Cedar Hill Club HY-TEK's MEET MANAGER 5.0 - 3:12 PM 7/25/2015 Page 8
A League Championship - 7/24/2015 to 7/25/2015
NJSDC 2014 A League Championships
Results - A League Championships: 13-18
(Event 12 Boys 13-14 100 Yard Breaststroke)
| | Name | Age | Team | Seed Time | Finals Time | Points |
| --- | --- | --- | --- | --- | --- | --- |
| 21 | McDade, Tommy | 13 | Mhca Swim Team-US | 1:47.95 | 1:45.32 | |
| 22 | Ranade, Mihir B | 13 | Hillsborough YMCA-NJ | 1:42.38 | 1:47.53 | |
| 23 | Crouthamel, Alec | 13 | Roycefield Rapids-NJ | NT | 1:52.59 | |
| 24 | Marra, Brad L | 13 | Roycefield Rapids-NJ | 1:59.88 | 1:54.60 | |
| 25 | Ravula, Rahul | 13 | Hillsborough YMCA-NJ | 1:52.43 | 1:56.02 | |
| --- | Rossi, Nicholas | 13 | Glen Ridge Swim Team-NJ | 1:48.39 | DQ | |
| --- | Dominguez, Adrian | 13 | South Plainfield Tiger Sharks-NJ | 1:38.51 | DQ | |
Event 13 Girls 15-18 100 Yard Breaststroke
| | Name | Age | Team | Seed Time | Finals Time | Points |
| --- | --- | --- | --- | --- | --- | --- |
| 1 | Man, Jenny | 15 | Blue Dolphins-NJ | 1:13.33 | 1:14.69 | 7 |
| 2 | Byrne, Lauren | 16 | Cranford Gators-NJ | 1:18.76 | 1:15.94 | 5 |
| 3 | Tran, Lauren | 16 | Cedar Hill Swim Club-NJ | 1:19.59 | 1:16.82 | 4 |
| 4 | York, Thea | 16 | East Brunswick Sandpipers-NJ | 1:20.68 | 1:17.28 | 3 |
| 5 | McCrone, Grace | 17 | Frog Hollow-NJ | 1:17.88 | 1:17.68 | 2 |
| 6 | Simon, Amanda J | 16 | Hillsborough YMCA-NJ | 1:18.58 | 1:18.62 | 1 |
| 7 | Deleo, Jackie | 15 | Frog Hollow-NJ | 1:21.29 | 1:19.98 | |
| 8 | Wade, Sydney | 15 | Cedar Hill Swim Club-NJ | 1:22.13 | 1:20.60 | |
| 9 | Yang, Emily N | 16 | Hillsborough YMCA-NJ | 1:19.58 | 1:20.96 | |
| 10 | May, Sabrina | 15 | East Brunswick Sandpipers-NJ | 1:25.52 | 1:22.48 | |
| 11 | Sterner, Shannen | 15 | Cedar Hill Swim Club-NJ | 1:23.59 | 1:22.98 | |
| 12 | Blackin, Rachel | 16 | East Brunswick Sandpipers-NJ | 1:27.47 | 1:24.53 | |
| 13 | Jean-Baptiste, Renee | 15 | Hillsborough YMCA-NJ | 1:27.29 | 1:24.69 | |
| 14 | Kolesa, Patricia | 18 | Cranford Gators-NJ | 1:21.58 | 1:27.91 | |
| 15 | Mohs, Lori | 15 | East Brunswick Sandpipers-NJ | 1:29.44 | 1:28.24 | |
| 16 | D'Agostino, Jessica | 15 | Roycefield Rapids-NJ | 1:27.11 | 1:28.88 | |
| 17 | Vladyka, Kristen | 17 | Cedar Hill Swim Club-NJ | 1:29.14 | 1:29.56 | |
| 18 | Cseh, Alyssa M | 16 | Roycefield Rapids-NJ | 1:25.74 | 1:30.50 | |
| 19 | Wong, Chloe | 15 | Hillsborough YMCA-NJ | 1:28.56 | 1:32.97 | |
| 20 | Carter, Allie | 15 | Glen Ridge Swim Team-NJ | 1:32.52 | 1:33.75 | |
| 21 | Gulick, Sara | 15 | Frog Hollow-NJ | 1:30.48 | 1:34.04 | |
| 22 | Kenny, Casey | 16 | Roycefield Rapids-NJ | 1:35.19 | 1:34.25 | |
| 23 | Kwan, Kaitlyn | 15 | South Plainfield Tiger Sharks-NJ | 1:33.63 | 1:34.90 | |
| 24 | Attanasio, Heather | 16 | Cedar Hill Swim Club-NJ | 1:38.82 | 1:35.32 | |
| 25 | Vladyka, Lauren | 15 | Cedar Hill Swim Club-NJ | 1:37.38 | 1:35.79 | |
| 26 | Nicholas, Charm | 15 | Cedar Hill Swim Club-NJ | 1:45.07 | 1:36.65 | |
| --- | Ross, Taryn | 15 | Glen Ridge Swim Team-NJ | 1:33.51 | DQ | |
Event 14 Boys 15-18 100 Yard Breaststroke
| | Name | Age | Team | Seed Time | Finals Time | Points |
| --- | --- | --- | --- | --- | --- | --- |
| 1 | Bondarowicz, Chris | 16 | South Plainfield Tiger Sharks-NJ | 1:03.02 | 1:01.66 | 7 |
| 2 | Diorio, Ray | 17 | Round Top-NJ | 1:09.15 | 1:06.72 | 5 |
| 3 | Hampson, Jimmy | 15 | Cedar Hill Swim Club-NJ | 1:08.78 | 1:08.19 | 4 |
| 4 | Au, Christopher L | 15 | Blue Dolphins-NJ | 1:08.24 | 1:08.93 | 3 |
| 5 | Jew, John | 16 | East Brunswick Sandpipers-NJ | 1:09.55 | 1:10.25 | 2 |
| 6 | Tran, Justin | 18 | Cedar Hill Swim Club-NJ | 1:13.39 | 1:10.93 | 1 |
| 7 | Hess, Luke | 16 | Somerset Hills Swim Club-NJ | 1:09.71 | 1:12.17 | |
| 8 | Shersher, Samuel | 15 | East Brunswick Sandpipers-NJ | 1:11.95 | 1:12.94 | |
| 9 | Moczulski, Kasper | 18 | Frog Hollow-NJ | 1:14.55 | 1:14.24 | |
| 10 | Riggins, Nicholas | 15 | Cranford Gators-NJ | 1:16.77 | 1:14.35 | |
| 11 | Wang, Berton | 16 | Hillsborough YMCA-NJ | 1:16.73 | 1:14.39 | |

WORK TO COMPLETE. Reproduce the entries in full, exactly as written.

WRITTEN RESPONSE.
Cedar Hill Club HY-TEK's MEET MANAGER 5.0 - 3:12 PM 7/25/2015 Page 8
A League Championship - 7/24/2015 to 7/25/2015
NJSDC 2014 A League Championships
Results - A League Championships: 13-18
(Event 12 Boys 13-14 100 Yard Breaststroke)
| | Name | Age | Team | Seed Time | Finals Time | Points |
| --- | --- | --- | --- | --- | --- | --- |
| 21 | McDade, Tommy | 13 | Mhca Swim Team-US | 1:47.95 | 1:45.32 | |
| 22 | Ranade, Mihir B | 13 | Hillsborough YMCA-NJ | 1:42.38 | 1:47.53 | |
| 23 | Crouthamel, Alec | 13 | Roycefield Rapids-NJ | NT | 1:52.59 | |
| 24 | Marra, Brad L | 13 | Roycefield Rapids-NJ | 1:59.88 | 1:54.60 | |
| 25 | Ravula, Rahul | 13 | Hillsborough YMCA-NJ | 1:52.43 | 1:56.02 | |
| --- | Rossi, Nicholas | 13 | Glen Ridge Swim Team-NJ | 1:48.39 | DQ | |
| --- | Dominguez, Adrian | 13 | South Plainfield Tiger Sharks-NJ | 1:38.51 | DQ | |
Event 13 Girls 15-18 100 Yard Breaststroke
| | Name | Age | Team | Seed Time | Finals Time | Points |
| --- | --- | --- | --- | --- | --- | --- |
| 1 | Man, Jenny | 15 | Blue Dolphins-NJ | 1:13.33 | 1:14.69 | 7 |
| 2 | Byrne, Lauren | 16 | Cranford Gators-NJ | 1:18.76 | 1:15.94 | 5 |
| 3 | Tran, Lauren | 16 | Cedar Hill Swim Club-NJ | 1:19.59 | 1:16.82 | 4 |
| 4 | York, Thea | 16 | East Brunswick Sandpipers-NJ | 1:20.68 | 1:17.28 | 3 |
| 5 | McCrone, Grace | 17 | Frog Hollow-NJ | 1:17.88 | 1:17.68 | 2 |
| 6 | Simon, Amanda J | 16 | Hillsborough YMCA-NJ | 1:18.58 | 1:18.62 | 1 |
| 7 | Deleo, Jackie | 15 | Frog Hollow-NJ | 1:21.29 | 1:19.98 | |
| 8 | Wade, Sydney | 15 | Cedar Hill Swim Club-NJ | 1:22.13 | 1:20.60 | |
| 9 | Yang, Emily N | 16 | Hillsborough YMCA-NJ | 1:19.58 | 1:20.96 | |
| 10 | May, Sabrina | 15 | East Brunswick Sandpipers-NJ | 1:25.52 | 1:22.48 | |
| 11 | Sterner, Shannen | 15 | Cedar Hill Swim Club-NJ | 1:23.59 | 1:22.98 | |
| 12 | Blackin, Rachel | 16 | East Brunswick Sandpipers-NJ | 1:27.47 | 1:24.53 | |
| 13 | Jean-Baptiste, Renee | 15 | Hillsborough YMCA-NJ | 1:27.29 | 1:24.69 | |
| 14 | Kolesa, Patricia | 18 | Cranford Gators-NJ | 1:21.58 | 1:27.91 | |
| 15 | Mohs, Lori | 15 | East Brunswick Sandpipers-NJ | 1:29.44 | 1:28.24 | |
| 16 | D'Agostino, Jessica | 15 | Roycefield Rapids-NJ | 1:27.11 | 1:28.88 | |
| 17 | Vladyka, Kristen | 17 | Cedar Hill Swim Club-NJ | 1:29.14 | 1:29.56 | |
| 18 | Cseh, Alyssa M | 16 | Roycefield Rapids-NJ | 1:25.74 | 1:30.50 | |
| 19 | Wong, Chloe | 15 | Hillsborough YMCA-NJ | 1:28.56 | 1:32.97 | |
| 20 | Carter, Allie | 15 | Glen Ridge Swim Team-NJ | 1:32.52 | 1:33.75 | |
| 21 | Gulick, Sara | 15 | Frog Hollow-NJ | 1:30.48 | 1:34.04 | |
| 22 | Kenny, Casey | 16 | Roycefield Rapids-NJ | 1:35.19 | 1:34.25 | |
| 23 | Kwan, Kaitlyn | 15 | South Plainfield Tiger Sharks-NJ | 1:33.63 | 1:34.90 | |
| 24 | Attanasio, Heather | 16 | Cedar Hill Swim Club-NJ | 1:38.82 | 1:35.32 | |
| 25 | Vladyka, Lauren | 15 | Cedar Hill Swim Club-NJ | 1:37.38 | 1:35.79 | |
| 26 | Nicholas, Charm | 15 | Cedar Hill Swim Club-NJ | 1:45.07 | 1:36.65 | |
| --- | Ross, Taryn | 15 | Glen Ridge Swim Team-NJ | 1:33.51 | DQ | |
Event 14 Boys 15-18 100 Yard Breaststroke
| | Name | Age | Team | Seed Time | Finals Time | Points |
| --- | --- | --- | --- | --- | --- | --- |
| 1 | Bondarowicz, Chris | 16 | South Plainfield Tiger Sharks-NJ | 1:03.02 | 1:01.66 | 7 |
| 2 | Diorio, Ray | 17 | Round Top-NJ | 1:09.15 | 1:06.72 | 5 |
| 3 | Hampson, Jimmy | 15 | Cedar Hill Swim Club-NJ | 1:08.78 | 1:08.19 | 4 |
| 4 | Au, Christopher L | 15 | Blue Dolphins-NJ | 1:08.24 | 1:08.93 | 3 |
| 5 | Jew, John | 16 | East Brunswick Sandpipers-NJ | 1:09.55 | 1:10.25 | 2 |
| 6 | Tran, Justin | 18 | Cedar Hill Swim Club-NJ | 1:13.39 | 1:10.93 | 1 |
| 7 | Hess, Luke | 16 | Somerset Hills Swim Club-NJ | 1:09.71 | 1:12.17 | |
| 8 | Shersher, Samuel | 15 | East Brunswick Sandpipers-NJ | 1:11.95 | 1:12.94 | |
| 9 | Moczulski, Kasper | 18 | Frog Hollow-NJ | 1:14.55 | 1:14.24 | |
| 10 | Riggins, Nicholas | 15 | Cranford Gators-NJ | 1:16.77 | 1:14.35 | |
| 11 | Wang, Berton | 16 | Hillsborough YMCA-NJ | 1:16.73 | 1:14.39 | |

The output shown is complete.